Spending their lives in the water, sea otters are ingenuous and fascinating creatures that use rocks as tools, and kelp as safety lines. The last week of September is an annual recognition of the sea otters as a marine keystone species ensuring healthy and balanced kelp beds in the near-shore coastal waters of the Northern Pacific Ocean. An important predator in the coast waters food chain, they spend their lives in the water in the kelp beds near shore and ensuring a healthy and balanced system.
While sea otters are rare in the waters off of southern tip of Vancouver Island, I was lucky enough to take a wilderness tour with Eagle Wing Tours earlier this year and we observed one special sea otter sunning itself with group of seals on the rocks of Race Rocks Ecological Reserve just south of Victoria, BC.

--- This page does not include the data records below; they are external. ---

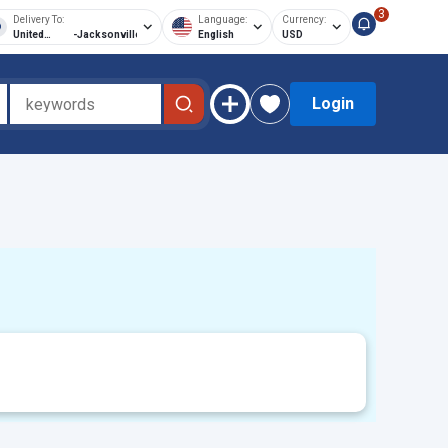
3
Delivery To:
Language:
Currency:
United
-
Jacksonville
English
USD
States of
America
Login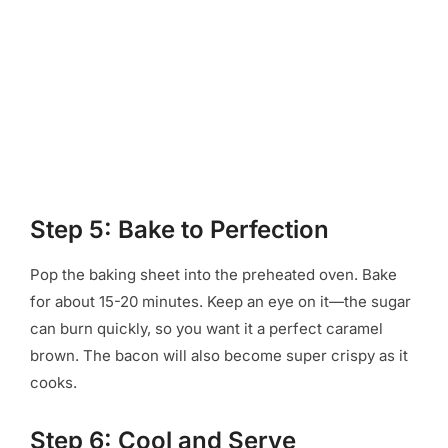
Step 5: Bake to Perfection
Pop the baking sheet into the preheated oven. Bake
for about 15-20 minutes. Keep an eye on it—the sugar
can burn quickly, so you want it a perfect caramel
brown. The bacon will also become super crispy as it
cooks.
Step 6: Cool and Serve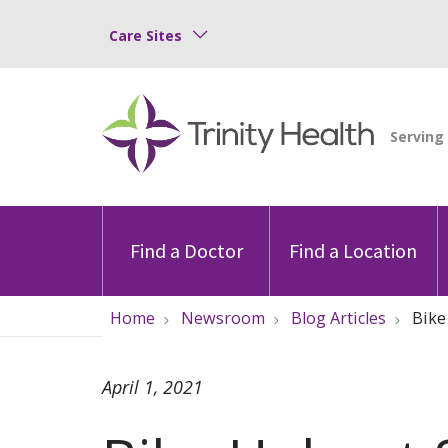
Care Sites
Find a Doctor
Find a Location
Home
Newsroom
Blog Articles
Bike
April 1, 2021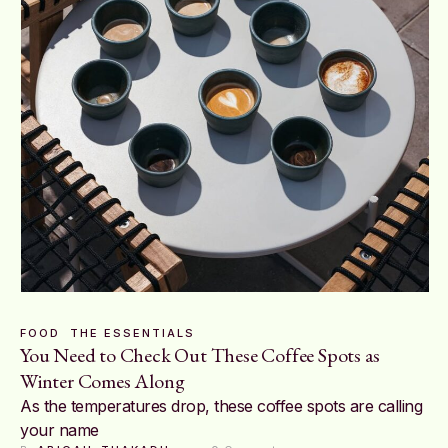
FOOD
THE ESSENTIALS
You Need to Check Out These Coffee Spots as
Winter Comes Along
As the temperatures drop, these coffee spots are calling
your name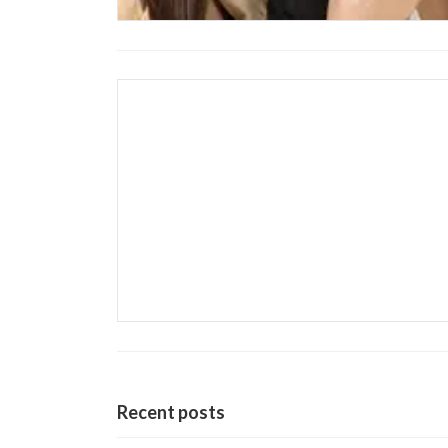
Recent posts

Sea otters have fascinated me since I was a child and saw them at the Vancouver Aquarium, though it didn’t register how endangered they were in the wild at the time and how lucky we are they are in our waters again. The sea otter’s thick fur was highly prized and they were hunted to extinction along the BC coast by the fur trade of the 1700s and 1800s. They were reintroduced to west coast of Vancouver Island between 1969 and 1972 with a group of 89 Alaskan otters. Now numbering around 5,000 in BC, sea otters are now listed as ‘special concern’ rather than endangered, though some populations are still at grave risk. They continue to face threats from oil spills as well as changing diets of predators such as orca whales. We need to continue our efforts of conservation and awareness to ensure that these beautiful creatures continue to thrive.